TL;DR I don’t buy what the NY DA is selling here, for a LOT of reasons.
And any remaining metallic parts can be easily ditched in some random storm drain
That same mapp torch and a hammer renders them unrecognizable hunks of scrap metal. An acetylene torch turns them into slag.
Yeah, fair points; all I mean is that an intelligent and rational person would work something like that out pretty much immediately.
I’m pretty sure Luigi isn’t reading this. So you can keep your imaginary conversations with him in your head if you like.

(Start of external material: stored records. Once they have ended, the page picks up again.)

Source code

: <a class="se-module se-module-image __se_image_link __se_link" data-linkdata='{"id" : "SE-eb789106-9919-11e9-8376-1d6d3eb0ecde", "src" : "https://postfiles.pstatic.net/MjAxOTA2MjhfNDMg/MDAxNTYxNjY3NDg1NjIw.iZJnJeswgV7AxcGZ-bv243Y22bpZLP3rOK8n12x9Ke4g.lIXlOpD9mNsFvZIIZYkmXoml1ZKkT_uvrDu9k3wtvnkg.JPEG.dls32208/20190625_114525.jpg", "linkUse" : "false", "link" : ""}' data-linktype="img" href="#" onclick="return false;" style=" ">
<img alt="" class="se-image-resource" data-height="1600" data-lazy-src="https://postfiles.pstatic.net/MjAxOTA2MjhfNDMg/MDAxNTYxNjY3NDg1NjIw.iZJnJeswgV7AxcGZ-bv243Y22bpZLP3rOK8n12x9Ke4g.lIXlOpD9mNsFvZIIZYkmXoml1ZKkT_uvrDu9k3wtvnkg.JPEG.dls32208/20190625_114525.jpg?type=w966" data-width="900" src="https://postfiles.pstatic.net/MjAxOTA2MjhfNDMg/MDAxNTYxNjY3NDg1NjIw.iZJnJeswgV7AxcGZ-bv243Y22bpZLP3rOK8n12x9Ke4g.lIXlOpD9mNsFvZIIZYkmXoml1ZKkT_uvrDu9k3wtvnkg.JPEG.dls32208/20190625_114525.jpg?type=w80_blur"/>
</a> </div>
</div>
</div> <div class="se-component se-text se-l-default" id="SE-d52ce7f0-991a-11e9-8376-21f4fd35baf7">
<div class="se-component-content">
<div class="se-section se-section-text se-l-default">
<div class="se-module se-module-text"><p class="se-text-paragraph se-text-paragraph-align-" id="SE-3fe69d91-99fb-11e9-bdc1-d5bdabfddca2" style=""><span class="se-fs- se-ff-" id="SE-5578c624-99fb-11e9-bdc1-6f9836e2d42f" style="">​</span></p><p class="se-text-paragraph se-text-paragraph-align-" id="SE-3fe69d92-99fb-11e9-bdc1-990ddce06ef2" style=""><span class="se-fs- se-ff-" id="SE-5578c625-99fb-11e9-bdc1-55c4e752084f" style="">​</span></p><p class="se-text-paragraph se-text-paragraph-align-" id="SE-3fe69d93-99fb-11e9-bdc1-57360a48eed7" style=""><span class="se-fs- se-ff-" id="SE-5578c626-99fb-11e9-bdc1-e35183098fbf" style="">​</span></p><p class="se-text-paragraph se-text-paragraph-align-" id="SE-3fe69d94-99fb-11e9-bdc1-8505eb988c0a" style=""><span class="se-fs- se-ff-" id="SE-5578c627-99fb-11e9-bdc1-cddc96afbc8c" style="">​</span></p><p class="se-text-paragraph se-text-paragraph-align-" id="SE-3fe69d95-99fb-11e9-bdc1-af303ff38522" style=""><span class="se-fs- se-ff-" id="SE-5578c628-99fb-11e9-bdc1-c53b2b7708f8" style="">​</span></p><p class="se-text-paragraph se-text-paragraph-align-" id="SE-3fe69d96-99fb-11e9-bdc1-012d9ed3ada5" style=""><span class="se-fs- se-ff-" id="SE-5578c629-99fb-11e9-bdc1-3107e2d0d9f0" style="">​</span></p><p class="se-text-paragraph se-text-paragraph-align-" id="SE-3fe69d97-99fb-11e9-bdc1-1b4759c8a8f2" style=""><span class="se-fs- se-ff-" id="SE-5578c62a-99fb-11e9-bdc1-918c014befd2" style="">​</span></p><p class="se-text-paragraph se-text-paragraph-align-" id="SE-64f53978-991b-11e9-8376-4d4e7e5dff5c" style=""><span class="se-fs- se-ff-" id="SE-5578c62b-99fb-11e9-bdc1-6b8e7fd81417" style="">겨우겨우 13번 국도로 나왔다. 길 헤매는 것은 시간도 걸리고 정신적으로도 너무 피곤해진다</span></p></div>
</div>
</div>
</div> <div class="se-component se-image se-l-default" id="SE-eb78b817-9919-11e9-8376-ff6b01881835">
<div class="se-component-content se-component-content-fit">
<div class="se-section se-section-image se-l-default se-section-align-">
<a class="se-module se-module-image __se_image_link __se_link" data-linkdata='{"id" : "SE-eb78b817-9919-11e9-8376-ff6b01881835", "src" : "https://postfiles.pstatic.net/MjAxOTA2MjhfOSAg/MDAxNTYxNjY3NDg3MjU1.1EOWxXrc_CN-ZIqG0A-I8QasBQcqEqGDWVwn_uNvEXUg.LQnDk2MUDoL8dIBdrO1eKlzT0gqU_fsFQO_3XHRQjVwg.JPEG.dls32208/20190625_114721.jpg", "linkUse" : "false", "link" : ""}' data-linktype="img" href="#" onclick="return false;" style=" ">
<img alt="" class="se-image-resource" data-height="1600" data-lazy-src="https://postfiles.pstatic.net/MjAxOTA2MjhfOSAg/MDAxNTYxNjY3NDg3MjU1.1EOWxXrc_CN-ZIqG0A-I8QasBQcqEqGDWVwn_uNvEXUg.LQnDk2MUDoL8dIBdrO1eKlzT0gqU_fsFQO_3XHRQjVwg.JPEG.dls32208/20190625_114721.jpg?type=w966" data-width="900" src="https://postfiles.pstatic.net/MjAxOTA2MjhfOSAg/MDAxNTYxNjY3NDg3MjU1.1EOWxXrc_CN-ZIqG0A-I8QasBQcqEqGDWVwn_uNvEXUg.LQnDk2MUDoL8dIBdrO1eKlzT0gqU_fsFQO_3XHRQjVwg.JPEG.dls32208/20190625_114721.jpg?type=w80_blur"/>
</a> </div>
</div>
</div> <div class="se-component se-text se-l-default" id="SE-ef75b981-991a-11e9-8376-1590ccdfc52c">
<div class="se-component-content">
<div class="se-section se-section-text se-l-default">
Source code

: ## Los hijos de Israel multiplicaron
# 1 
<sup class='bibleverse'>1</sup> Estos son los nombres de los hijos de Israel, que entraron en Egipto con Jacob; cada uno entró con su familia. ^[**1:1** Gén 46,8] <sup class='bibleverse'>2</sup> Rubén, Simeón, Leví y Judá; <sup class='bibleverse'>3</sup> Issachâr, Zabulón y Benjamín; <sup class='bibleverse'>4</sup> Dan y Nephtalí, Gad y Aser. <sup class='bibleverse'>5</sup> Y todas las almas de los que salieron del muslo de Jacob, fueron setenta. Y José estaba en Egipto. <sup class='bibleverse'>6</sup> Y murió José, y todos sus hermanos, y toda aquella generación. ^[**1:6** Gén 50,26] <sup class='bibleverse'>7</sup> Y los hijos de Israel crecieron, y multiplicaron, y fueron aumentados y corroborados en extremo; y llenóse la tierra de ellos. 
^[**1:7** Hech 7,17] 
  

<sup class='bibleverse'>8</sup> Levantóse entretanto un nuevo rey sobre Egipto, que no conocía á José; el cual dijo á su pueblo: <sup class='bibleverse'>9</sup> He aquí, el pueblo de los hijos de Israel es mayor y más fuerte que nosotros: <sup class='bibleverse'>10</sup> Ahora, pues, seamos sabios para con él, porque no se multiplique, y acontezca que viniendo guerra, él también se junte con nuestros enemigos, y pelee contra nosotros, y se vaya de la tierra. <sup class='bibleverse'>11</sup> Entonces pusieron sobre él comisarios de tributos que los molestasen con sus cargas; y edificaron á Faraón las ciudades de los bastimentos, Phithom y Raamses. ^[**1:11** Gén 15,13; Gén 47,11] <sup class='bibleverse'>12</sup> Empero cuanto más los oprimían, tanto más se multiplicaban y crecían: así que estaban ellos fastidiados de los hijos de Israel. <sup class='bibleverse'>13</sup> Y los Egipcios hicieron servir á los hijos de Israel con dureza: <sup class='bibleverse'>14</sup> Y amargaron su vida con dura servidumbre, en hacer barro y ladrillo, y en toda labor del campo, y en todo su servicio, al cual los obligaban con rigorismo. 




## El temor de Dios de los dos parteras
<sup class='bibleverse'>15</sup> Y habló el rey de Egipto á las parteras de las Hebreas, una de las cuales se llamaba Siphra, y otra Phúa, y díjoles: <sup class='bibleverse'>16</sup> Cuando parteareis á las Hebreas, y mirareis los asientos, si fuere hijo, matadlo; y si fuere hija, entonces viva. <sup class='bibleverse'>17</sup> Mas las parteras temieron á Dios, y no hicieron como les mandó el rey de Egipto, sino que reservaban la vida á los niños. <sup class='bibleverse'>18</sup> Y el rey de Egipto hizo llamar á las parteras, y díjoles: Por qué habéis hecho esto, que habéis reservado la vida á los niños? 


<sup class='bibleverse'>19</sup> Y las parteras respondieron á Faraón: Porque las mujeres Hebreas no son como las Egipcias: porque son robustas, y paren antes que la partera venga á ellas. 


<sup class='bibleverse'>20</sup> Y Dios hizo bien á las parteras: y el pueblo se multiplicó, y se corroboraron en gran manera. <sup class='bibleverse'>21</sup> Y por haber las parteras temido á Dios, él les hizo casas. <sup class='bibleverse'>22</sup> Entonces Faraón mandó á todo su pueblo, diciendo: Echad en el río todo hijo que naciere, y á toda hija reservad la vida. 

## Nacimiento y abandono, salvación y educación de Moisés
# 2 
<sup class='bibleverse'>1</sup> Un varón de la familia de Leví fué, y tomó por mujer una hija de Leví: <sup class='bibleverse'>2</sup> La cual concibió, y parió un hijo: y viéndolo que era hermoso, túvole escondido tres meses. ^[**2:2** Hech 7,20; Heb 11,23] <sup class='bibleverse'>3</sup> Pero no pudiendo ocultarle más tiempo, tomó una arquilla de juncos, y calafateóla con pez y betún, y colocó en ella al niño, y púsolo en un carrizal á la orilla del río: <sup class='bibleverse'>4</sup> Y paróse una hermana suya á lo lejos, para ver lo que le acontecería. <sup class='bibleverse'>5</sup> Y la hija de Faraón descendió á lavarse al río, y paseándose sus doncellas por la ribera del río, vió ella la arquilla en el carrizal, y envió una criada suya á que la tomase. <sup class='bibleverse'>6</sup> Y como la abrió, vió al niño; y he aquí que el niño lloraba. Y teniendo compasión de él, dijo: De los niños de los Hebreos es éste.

What I think about whether Luigi Mangione is guilty or not is that the health insurance industry is responsible for apocalyptic levels of suffering and death and literally everyone in the United States is a victim of AT LEAST the constant psychological torture of being programmed to value their wealth over their lives when every single one of them knows that it is an active choice by avaricious executives and shareholders to sacrifice their well-being and that of their families and loved ones for the continued wealth accumulation of those executives and shareholders not to mention the actual suffering and death that results of the deliberate, conscious, informed choice by those in power to withhold healthcare in order to extract profit from the most vulnerable at the cost of their very lives.
Nah, the video’s super inconclusive.
Innocent.
But you see, he kind of looks like another guy that was caught on a surveillance camera the same morning. Another guy, who was wearing visibly different clothes from the shooter
You’ve convinced me.
Dang it.
/s
Nah man, dude was at my place that night.